In [170]:
import numpy as np
import pandas as pd
import nltk
nltk.download('wordnet', quiet=True)
import re

In [171]:
! pip install contractions
import contractions




[notice] A new release of pip available: 22.2.2 -> 22.3.1
[notice] To update, run: python.exe -m pip install --upgrade pip





## Read in the datasets

In [172]:
'''
# The following reads in the full_info.csv file

info_cols = ['dialogue_id', 'uid', 'role', 'donation', 'num_turns', 'extrovert', 'agreeable', \
    'conscientious', 'neurotic', 'open', 'care', 'fairness', 'loyalty', 'authority', 'purity', 'freedom', \
    'conform', 'tradition', 'benevolence', 'universalism', 'self_direction', 'stimulation', 'hedonism', \
    'achievement', 'power', 'security', 'rational', 'intuitive', 'age', 'sex', 'race', 'education', 'marital', \
    'employment', 'income', 'religion', 'ideology']
info_df = pd.read_csv('./data/FullData/full_info.csv', names=info_cols, header=None, skiprows=1)
'''

# The following reads in the 300_info.csv file
info_cols = ['dialogue_id', 'uid', 'role', 'intended_donation', 'actual_donation', 'num_turns']
info_df = pd.read_csv('./data/AnnotatedData/300_info.csv', names=info_cols, header=None, skiprows=1)

In [173]:
'''
# The following reads in the full_dialog.csv file

dialogue_cols = ['sentence_id', 'sentence', 'turn', 'role', 'dialogue_id']
dialogue_df = pd.read_csv('./data/FullData/full_dialog.csv', names=dialogue_cols, \
    header=None, skiprows=1, skipinitialspace=True)
'''

# The following reads in the 300_dialog.csv file
dialogue_cols = ['idx', 'dialogue_id', 'role', 'turn', 'sentence', 'er_label_1', 'ee_label_1', 'er_label_2', 'ee_label_2', 'negative', 'neutral', 'positive']
dialogue_df = pd.read_csv('./data/AnnotatedData/300_dialog.csv', names=dialogue_cols, \
    header=None, skiprows=1, skipinitialspace=True, encoding='unicode_escape')

# Data cleaning

### 1. Reformat UIDs by removing the "user_" suffix and converting to np.int16

In [174]:
info_df['uid'] = info_df['uid'].str[5:].astype(np.int16)

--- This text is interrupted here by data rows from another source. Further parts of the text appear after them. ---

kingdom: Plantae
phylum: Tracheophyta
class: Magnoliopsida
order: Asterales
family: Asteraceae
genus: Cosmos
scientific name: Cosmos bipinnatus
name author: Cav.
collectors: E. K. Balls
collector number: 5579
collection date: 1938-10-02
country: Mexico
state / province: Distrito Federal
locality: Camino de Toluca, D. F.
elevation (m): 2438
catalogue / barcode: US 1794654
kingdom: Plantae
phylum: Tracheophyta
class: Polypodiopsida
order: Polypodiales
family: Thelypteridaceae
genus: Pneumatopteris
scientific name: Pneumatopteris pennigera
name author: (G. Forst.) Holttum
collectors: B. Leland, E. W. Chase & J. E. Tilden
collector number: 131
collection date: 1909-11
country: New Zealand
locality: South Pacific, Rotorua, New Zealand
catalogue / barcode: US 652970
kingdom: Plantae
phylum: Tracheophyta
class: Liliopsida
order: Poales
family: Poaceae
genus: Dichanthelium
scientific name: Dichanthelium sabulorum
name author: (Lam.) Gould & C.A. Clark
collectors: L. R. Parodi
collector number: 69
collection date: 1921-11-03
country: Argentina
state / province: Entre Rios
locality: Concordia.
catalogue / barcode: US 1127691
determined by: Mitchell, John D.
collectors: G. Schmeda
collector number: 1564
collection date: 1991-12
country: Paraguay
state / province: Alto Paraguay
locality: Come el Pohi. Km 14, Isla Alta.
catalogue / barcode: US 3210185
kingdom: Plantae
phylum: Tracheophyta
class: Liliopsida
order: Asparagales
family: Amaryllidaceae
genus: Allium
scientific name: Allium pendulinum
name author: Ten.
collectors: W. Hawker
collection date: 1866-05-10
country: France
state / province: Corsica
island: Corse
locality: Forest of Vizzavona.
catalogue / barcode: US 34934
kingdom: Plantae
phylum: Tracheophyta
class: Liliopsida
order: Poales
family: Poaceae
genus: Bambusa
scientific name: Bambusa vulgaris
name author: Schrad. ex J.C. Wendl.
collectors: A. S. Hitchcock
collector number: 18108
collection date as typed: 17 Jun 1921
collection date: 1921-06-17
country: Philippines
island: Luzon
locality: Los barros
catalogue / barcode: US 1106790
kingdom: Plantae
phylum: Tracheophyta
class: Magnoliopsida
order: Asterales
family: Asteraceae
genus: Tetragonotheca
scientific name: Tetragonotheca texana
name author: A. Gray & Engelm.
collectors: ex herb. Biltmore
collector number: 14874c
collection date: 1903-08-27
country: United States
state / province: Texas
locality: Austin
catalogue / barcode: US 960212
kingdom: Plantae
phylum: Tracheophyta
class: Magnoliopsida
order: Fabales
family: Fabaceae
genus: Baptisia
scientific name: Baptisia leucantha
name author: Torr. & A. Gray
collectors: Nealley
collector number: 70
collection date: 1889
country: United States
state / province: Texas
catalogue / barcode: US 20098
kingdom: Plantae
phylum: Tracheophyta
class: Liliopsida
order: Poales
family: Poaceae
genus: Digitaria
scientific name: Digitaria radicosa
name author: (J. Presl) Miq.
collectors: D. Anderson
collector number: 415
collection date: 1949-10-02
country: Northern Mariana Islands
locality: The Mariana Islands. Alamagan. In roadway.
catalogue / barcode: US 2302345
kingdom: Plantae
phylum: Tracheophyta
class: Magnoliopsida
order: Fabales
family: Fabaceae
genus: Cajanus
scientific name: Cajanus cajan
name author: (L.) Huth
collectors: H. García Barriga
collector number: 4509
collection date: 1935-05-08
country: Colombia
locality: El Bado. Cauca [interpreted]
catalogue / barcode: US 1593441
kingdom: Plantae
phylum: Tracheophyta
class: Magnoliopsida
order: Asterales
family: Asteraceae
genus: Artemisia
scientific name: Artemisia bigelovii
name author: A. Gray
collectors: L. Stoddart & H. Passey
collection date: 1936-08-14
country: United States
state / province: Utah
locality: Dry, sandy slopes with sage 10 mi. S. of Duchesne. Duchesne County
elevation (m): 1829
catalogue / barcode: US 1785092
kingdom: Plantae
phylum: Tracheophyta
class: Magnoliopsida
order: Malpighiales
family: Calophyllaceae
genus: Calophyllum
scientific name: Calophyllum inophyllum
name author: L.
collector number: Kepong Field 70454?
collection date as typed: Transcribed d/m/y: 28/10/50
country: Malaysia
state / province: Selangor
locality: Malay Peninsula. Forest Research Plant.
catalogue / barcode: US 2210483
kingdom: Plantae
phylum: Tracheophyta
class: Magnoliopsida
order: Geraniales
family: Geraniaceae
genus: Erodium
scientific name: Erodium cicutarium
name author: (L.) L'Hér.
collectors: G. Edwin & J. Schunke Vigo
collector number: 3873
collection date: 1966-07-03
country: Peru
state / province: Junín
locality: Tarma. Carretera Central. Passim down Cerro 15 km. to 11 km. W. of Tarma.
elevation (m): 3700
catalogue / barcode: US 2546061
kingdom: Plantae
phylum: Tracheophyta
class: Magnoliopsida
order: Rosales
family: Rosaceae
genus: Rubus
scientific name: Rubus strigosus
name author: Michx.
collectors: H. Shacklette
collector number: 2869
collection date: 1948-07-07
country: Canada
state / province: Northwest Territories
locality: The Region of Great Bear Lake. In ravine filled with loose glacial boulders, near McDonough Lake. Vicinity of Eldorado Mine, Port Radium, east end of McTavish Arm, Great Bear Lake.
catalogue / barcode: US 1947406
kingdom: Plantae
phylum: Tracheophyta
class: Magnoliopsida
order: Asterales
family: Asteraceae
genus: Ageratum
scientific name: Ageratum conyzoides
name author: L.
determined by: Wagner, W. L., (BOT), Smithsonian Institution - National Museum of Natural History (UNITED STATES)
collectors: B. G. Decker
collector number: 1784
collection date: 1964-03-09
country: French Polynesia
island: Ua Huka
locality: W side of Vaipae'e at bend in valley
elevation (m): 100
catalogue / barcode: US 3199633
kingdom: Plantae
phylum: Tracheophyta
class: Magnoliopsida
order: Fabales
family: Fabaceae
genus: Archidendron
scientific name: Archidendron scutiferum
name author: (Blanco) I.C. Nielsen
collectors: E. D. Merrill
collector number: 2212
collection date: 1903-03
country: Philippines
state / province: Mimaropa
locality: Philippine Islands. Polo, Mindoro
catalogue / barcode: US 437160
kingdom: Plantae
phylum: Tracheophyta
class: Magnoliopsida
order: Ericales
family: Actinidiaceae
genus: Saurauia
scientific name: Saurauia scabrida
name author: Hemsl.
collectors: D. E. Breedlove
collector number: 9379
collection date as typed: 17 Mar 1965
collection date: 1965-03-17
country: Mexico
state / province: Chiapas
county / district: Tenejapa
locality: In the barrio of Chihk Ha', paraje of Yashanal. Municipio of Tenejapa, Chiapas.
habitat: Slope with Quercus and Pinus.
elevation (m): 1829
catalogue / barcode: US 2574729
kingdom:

### 2. Convert utterances to lowercase

In [175]:
dialogue_df['sentence'] = dialogue_df['sentence'].str.lower()

### 3. Remove any HTML or URLs from the utterances

In [176]:
dialogue_df["sentence"] = dialogue_df["sentence"].apply(lambda x: re.sub('http[s]?://(?:[a-zA-Z]|[0-9]|[$-_@.&+]|[!*\(\),]|(?:%[0-9a-fA-F][0-9a-fA-F]))+', '', str(x)))
dialogue_df["sentence"] = dialogue_df["sentence"].apply(lambda x: re.sub('<[^<]+?>', '', str(x)))

### 4. Expand contractions

In [177]:
dialogue_df["sentence"] = dialogue_df["sentence"].apply(lambda x: contractions.fix(x))

### 5. Tokenization

In [178]:
from nltk.tokenize import sent_tokenize, word_tokenize
nltk.download('punkt', quiet=True)

True

### 5.1. Sentence tokenization

In [179]:
dialogue_df["sentence"] = dialogue_df["sentence"].apply(lambda x: ' '.join([w for w in sent_tokenize(x)]))

### 5.2. Word tokenization

In [180]:
dialogue_df["sentence"] = dialogue_df["sentence"].apply(lambda x: ' '.join([w for w in word_tokenize(x)]))

### 6. Remove non-alphanumeric characters

In [181]:
dialogue_df["sentence"] = dialogue_df["sentence"].apply(lambda x: re.sub('[^a-zA-Z0-9]', ' ', str(x)))

# Pre-processing

In [182]:
from nltk.corpus import stopwords
from nltk.stem.porter import PorterStemmer
from nltk.stem import WordNetLemmatizer

### 1. Remove the stop words

In [183]:
# stop_words = stopwords.words('english')
# dialogue_df['sentence'] = dialogue_df['sentence'].apply(lambda x: ' '.join([w for w in x.split() if w not in stop_words]))

### 2. Perform stemming

In [184]:
stemmer = PorterStemmer()
dialogue_df['sentence'] = dialogue_df['sentence'].apply(lambda x: ' '.join([stemmer.stem(w) for w in x.split()]))

### 3. Perform lemmatization

In [185]:
lemmatizer = nltk.WordNetLemmatizer()
dialogue_df['sentence'] = dialogue_df['sentence'].apply(lambda x: ' '.join([lemmatizer.lemmatize(w) for w in x.split()]))

### 4. Remove extra whitespace

In [186]:
dialogue_df['sentence'] = dialogue_df['sentence'].apply(lambda x: ' '.join(x.split()))

### 5. Remove NaN utterances

In [187]:
dialogue_df['sentence'].replace('', np.nan, inplace=True)
dialogue_df.dropna(subset=['sentence'], inplace=True)

# Write the preprocessed dataframes to .csv files

In [188]:
dialogue_df.to_csv('dialogue_df_cleaned.csv', index=False)
info_df.to_csv('info_df_cleaned.csv', index=False)